You can choose to process gesture input data in a custom way by checking the ‘External Responder’ toggle and switch between processing modes during runtime. This way, local input processing is bypassed and redirected to a custom component which has to be provided to the GestureInputListener. Custom responders have to extend and implement abstract class BaseExternalResponder and are then responsible for mapping the raw input data to a specific gesture type.


Hand gestures corresponding to released (left) and pressed (right) states.

Speech Input

The SpeechInputListener relies on Unity’s DictationRecognizer to convert an audio clip into a text string. An active internet connection is necessary for dictation services. Speech input processing can also be customized by checking the ‘External Responder’ toggle.
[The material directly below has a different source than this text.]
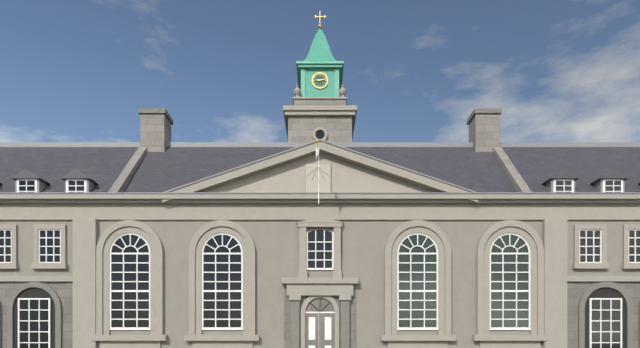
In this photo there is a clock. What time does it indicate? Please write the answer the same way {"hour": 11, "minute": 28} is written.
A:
{"hour": 9, "minute": 13}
Then, just like for the GestureInputListener, a custom component has to be provided to the SpeechInputListener that extends BaseExternalResponder. The custom responder component is then responsible for evaluating speech input and determining the appropriate keyword from the set of available keywords. If no custom responder is provided, the SpeechInputListener falls back to default input processing by simply matching input strings with all predefined keywords.

A client for a Natural Language Understanding (NLU) service, RiQue, is included in the project and set as external responder by default. If you wish to use the NLU service, refer to the documentation for setting it up. To connect to the service on the HoloLens, set the IP address of the NLU service in the initial configuration panel on startup of the IslandViz application or edit the settings configuration file prior to deployment. If the NLU client has been deactivated or the NLU service is not reachable, the SpeechInputListener will fall back to default input processing.
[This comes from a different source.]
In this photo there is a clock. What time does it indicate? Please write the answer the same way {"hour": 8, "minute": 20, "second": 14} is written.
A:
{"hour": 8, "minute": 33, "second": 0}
Only input strings followed by a predefined activation keyword are processed. The activation keyword defaults to ‘Assistant’. For example, saying …

Assistant, please find the bundle containing the most compilation units.

… will trigger the SpeechInputListener to process the input string ‘please find the bundle containing the most compilation units’. To add new keywords, simply add a keyword to the KeywordType enum. Refer to the State Management section for mapping newly added keywords to state transitions or interactions.